Researchers from the architecture and civil engineering departments at Chalmers University of Technology, Sweden, published an article outlining a new concept for rechargeable batteries—made of cement.
Emma Zhang, formerly of Chalmers University of Technology, joined professor Luping Tang’s research group several years ago to search for the “building materials of the future.” Together they have succeeded in developing a world-first concept for a rechargeable cement-based battery.
The concept involves first a cement-based mixture, with small amounts of short carbon fibres added to increase the conductivity and flexural toughness. Then, embedded within the mixture is a metal-coated carbon fibre mesh—iron for the anode, and nickel for the cathode. After much experimentation, this is the prototype the researchers now present.
“Results from earlier studies investigating concrete battery technology showed low performance, so we realized we had to think out of the box, to come up with another way to produce the electrode,” Zhang said. “This particular idea we have developed, which is also rechargeable, has never been explored before. Now we have proof of concept at lab scale.”
Tang and Zhang’s research produced a rechargeable cement-based battery with an average energy density of 7 Wh/m2 (or 0.8 Wh/L). Energy density is used to express the capacity of the battery, and an estimate is the performance of the new Chalmers battery could be more than ten times that of earlier attempts at concrete batteries. The energy density is still low in comparison to commercial batteries, but this limitation could be overcome thanks to the large volume at which the battery could be constructed when used in buildings.
A potential key to solving energy storage issues
The fact the battery is rechargeable is its most important quality, and the possibilities for utilization if the concept is further developed and commercialized are almost staggering, the university said in a press release.
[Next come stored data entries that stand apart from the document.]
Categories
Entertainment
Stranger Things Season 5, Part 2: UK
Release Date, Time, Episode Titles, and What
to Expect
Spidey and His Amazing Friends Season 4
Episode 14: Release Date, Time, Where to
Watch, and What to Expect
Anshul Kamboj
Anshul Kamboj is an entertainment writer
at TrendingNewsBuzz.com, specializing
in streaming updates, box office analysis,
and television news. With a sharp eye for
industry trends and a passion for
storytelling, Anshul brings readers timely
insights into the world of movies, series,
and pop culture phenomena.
Energy storage is also a possibility, monitoring is another. The researchers see applications ranging from powering light-emitting diodes (LEDs), providing 4G connections in remote areas, or cathodic protection against corrosion in concrete infrastructure.
“It could also be coupled with solar cell panels for example, to provide electricity and become the energy source for monitoring systems in highways or bridges, where sensors operated by a concrete battery could detect cracking or corrosion,” said Zhang.
Concrete, which is formed by mixing cement with other ingredients, is the world’s most commonly used building material. From a sustainability perspective, it is far from ideal, but the potential to add functionality to it could offer a new dimension, the university said.
Challenges remain with service-life aspects
The idea is still at an early stage. The technical questions remaining to be solved before commercialization of the technique can be a reality include extending the service life of the battery, and developing recycling techniques.
“Since concrete infrastructure is usually built to last 50 or even 100 years, the batteries would need to be refined to match this, or to be easier to exchange and recycle when their service life is over. For now, this offers a major challenge from a technical point of view,” said Zhang.